However, ODP in December, 2021 received a non-binding proposal from a different third party to acquire its consumer business. The terms of that proposal were not released. Because of that, the ODP board of directors has decided to delay further work on the separation of the company to avoid potentially unnecessary costs.
Office Depot in May, 2021 unveiled plans to separate into two independent, publicly-traded companies by means of a tax-free spin-off to ODP shareholders. The first consists of its company’s retail consumer and small business services that are sold through ecommerce and about 1,100 retail Office Depot and OfficeMax location.
The second is based on Office Depot's B2B business, which includes the ODP Business Solutions Division, Canada-based Grand & Toy, and ODP’s regional office supply distribution business, along with ODP’s new B2B digital platform technology business, but not including CompuCom.
During his prepared remarks, Smith said ODP made significant progress during the quarter on its strategic initiatives focused on unlocking shareholder value.
“Using the flexibility forward by our holding company restructuring that we implemented in 2020, we have completed the separation of most of the operational components of the business and are aligning our assets to support our routes to market across our B2B and B2C businesses,” he said.
Preparing ODP for exiting the consumer business is a big focus for the company, Smith said.
“Operationally, we'll keep our heads down and focused on continuing to drive strong execution while making progress on the strategic evaluation of our consumer business, working to bring that process to a close in the near term,” he said.
In the meantime, ODP is continuing to invest in building up its business-to-business organization, Smith said.

————

--- Parts of the exercise ---
1 - Translate this sentence from the ODP text into Spanish: "In the meantime, ODP is continuing to invest in building up its business-to-business organization, Smith said."
2 - Retype everything in the ODP text from "Preparing ODP for" down to "organization, Smith said.", without any changes.

Stored items:
————

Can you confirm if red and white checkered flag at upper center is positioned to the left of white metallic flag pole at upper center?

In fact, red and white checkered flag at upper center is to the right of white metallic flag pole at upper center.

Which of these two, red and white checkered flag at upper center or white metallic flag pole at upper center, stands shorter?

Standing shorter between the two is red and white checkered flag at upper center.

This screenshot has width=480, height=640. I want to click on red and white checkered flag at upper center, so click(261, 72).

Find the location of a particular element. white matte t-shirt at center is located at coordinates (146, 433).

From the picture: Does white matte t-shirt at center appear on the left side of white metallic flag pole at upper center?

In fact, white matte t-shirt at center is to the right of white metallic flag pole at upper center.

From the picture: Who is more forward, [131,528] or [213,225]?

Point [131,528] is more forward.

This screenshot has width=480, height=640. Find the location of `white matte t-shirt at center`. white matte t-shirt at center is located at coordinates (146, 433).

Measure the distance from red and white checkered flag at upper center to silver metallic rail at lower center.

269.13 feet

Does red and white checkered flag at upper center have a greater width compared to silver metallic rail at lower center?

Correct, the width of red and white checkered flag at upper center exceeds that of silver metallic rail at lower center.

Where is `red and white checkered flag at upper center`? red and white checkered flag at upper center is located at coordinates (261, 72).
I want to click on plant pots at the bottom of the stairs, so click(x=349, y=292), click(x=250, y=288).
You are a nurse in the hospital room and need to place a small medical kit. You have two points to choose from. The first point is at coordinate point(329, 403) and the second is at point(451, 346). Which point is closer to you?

————

--- Numbered answers ---
1 - Mientras tanto, ODP sigue invirtiendo en el fortalecimiento de su organización de empresa a empresa, dijo Smith.

2 -
Preparing ODP for exiting the consumer business is a big focus for the company, Smith said.
“Operationally, we'll keep our heads down and focused on continuing to drive strong execution while making progress on the strategic evaluation of our consumer business, working to bring that process to a close in the near term,” he said.
In the meantime, ODP is continuing to invest in building up its business-to-business organization, Smith said.